[Dataset items]

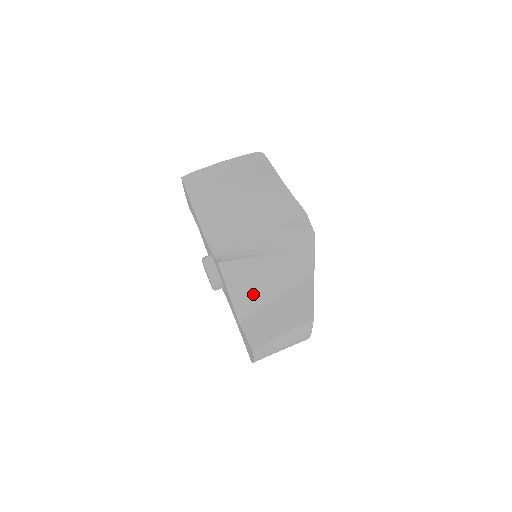
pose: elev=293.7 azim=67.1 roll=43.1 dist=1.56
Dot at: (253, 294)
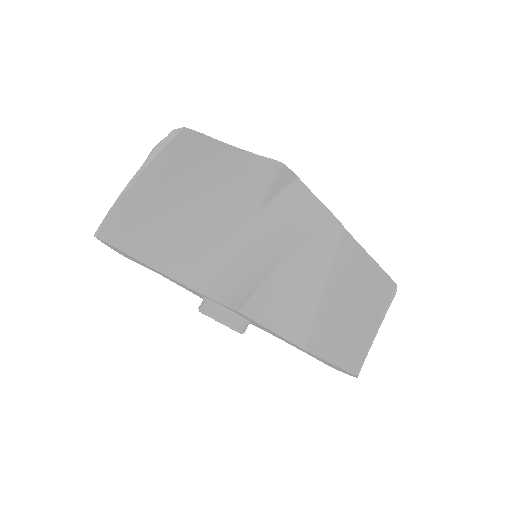
Dot at: (299, 308)
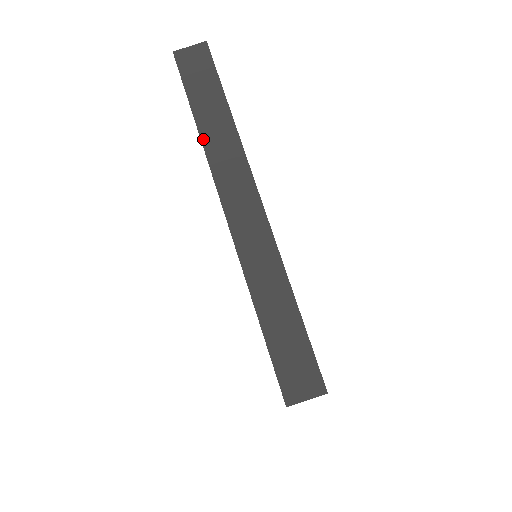
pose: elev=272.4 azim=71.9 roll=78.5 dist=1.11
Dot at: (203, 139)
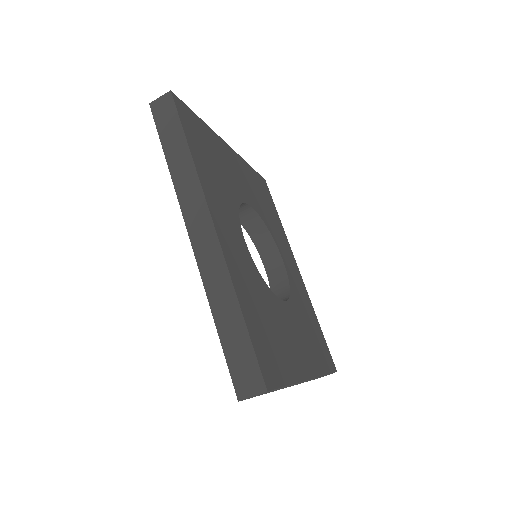
Dot at: occluded
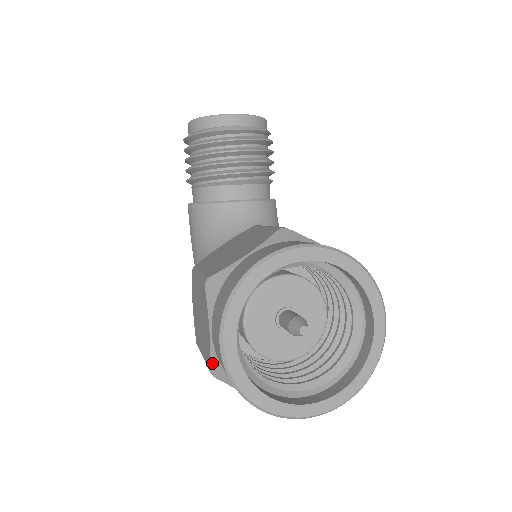
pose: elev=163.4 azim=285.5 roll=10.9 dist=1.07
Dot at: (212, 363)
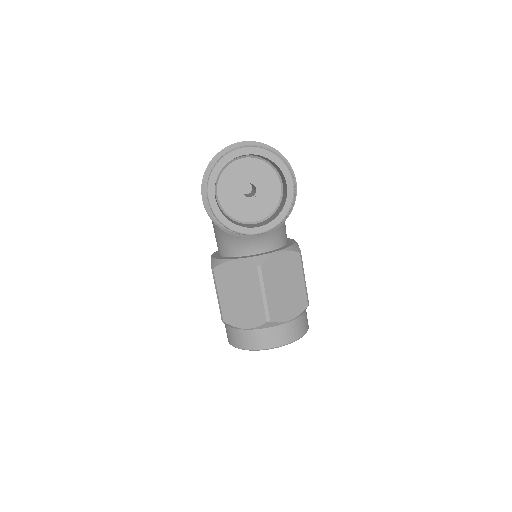
Dot at: occluded
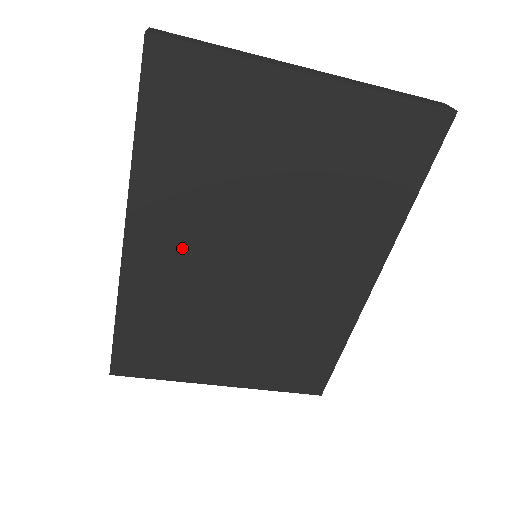
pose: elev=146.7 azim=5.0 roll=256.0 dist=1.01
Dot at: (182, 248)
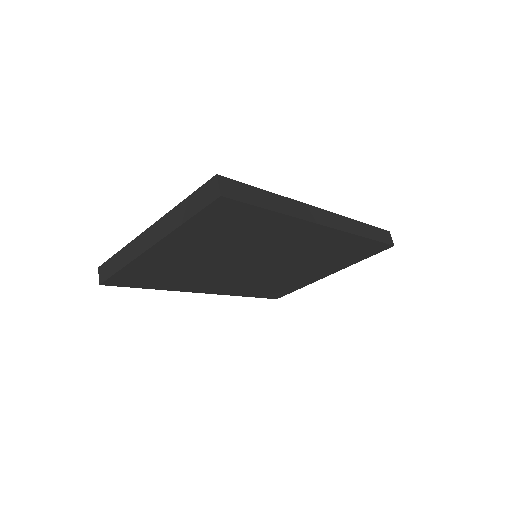
Dot at: (223, 282)
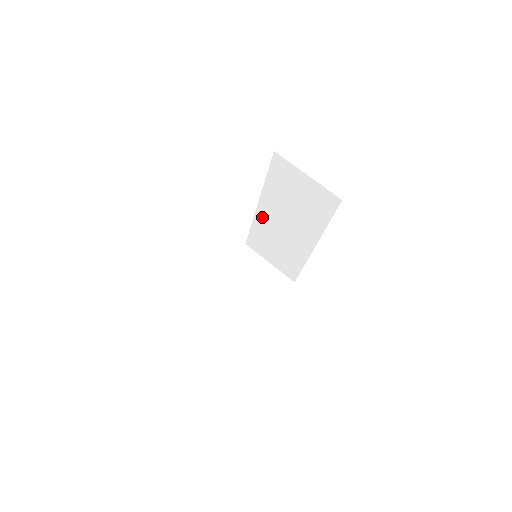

**WHAT TO WORK ON**. Give back every line of the records above word for word, leaving out the pictures.

**ANSWER TO THIS EXERCISE**.
pose: elev=293.7 azim=67.1 roll=43.1 dist=1.56
Dot at: (253, 294)
Dot at: (299, 308)
pose: elev=272.4 azim=71.9 roll=78.5 dist=1.11
Dot at: (203, 139)
Dot at: occluded
pose: elev=163.4 azim=285.5 roll=10.9 dist=1.07
Dot at: (212, 363)
Dot at: occluded
pose: elev=146.7 azim=5.0 roll=256.0 dist=1.01
Dot at: (182, 248)
Dot at: (223, 282)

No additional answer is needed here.